Judge (dissenting).
With due deference, I am unable to agree that the court should have instructed on the lesser included offense of involuntary manslaughter. I base my conclusion upon the lack of any evidence to warrant submission of that issue. Just recently, we enunciated again the principle that before a party is entitled to an instruction upon a lesser included offense, “ ‘the proof on the element or elements differentiating the two crimes must be sufficiently in dispute so that the jury may consistently find the defendant innocent of the greater and guilty of the lesser included offense.’ ” United States v.
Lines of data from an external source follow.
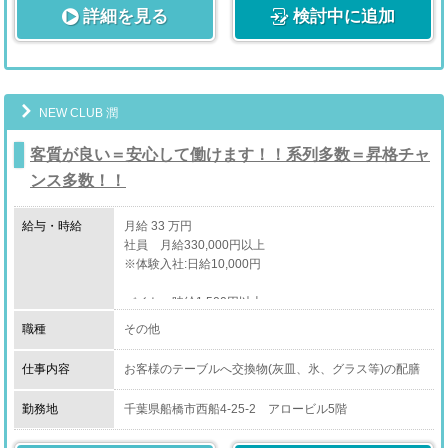
詳細を見る
検討中に追加
・コンパニオンさんのサポート、ケア
・電話受付
・簡単なPC入力
・メール対応
・WEB更新
NEW CLUB 潤
・オフィス清掃
・コンパニオンさんの送迎
客質が良い＝安心して働けます！！系列多数＝昇格チャ
上記をはじめとする、店舗運営業務全般となります。
ンス多数！！
給与・時給
月給 33 万円
社員 月給330,000円以上
［ドライバー］
※体験入社:日給10,000円
コンパニオンさんを、
バイト 時給1,500円以上
お客様ご指定の場所に送迎するお仕事です。
※体験入社:日給10,000円
職種
その他
※業務委託契約となります。
※お客様と接することはありません。
仕事内容
お客様のテーブルへ交換物(灰皿、氷、グラス等)の配膳
などをして頂く、
誰にでもできる簡単なウエイター業務です。
勤務地
千葉県船橋市西船4-25-2 アロービル5階
※[ア]簡単なホール業務をお願いします。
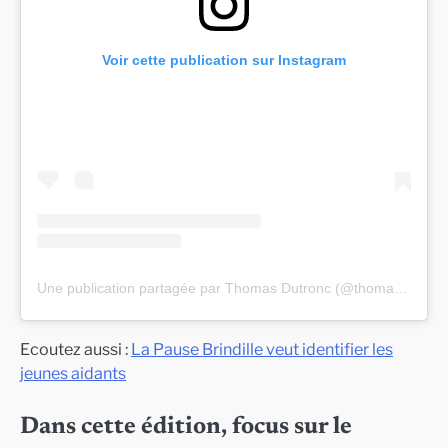
Voir cette publication sur Instagram
Une publication partagée par Thomas Dutronc (@thomas.dutronc)
Ecoutez aussi :
La Pause Brindille veut identifier les
jeunes aidants
Dans cette édition, focus sur le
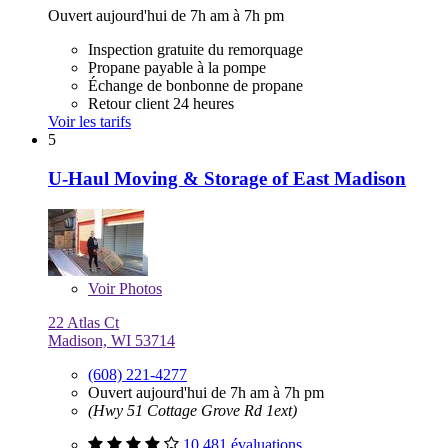
Ouvert aujourd'hui de 7h am à 7h pm
Inspection gratuite du remorquage
Propane payable à la pompe
Échange de bonbonne de propane
Retour client 24 heures
Voir les tarifs
5
U-Haul Moving & Storage of East Madison
Voir
Photos
22 Atlas Ct
Madison, WI 53714
(608) 221-4277
Ouvert aujourd'hui de 7h am à 7h pm
(Hwy 51 Cottage Grove Rd 1ext)
10 481 évaluations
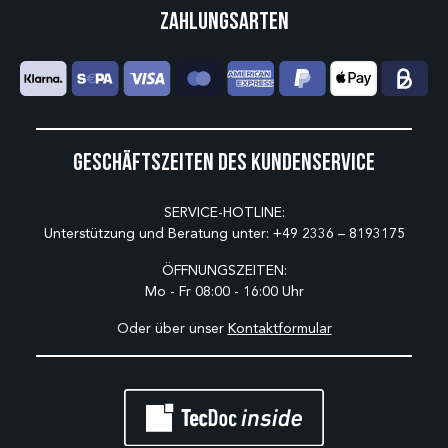
Zahlungsarten
Geschäftszeiten des Kundenservice
SERVICE-HOTLINE:
Unterstützung und Beratung unter:
+49 2336 – 8193175
ÖFFNUNGSZEITEN:
Mo - Fr 08:00 - 16:00 Uhr
Oder über unser
Kontaktformular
Thompson, 490 F.2d 1218 (8th Cir. 1974).
My reading of the record leads me to conclude that the jury was justified in finding that appellant acted wilfully in killing Mowrer. It is undisputed that the deceased was not armed at any time during the heated argument and altercation between the parties. Conversely, appellant was armed with a loaded rifle which appellant deliberately aimed at the deceased, after the latter defied appellant to shoot him. The only contradictory testimony was the appellant’s *364self-serving statement that he pulled the trigger as the result of “reflex action. It was just an accident. I didn’t mean to shoot h'im.”
As Judge Heaney points out, the court submitted second degree murder and voluntary manslaughter. Thus, although appellant could have been found guilty of voluntary manslaughter which requires only a finding of intent but not of malice, the jury chose to decide that appellant was motivated by intent and malice in killing the deceased.
I am conscious that the district court imposed a rather heavy penalty upon the appellant, but that factor should not dictate reversal for another trial.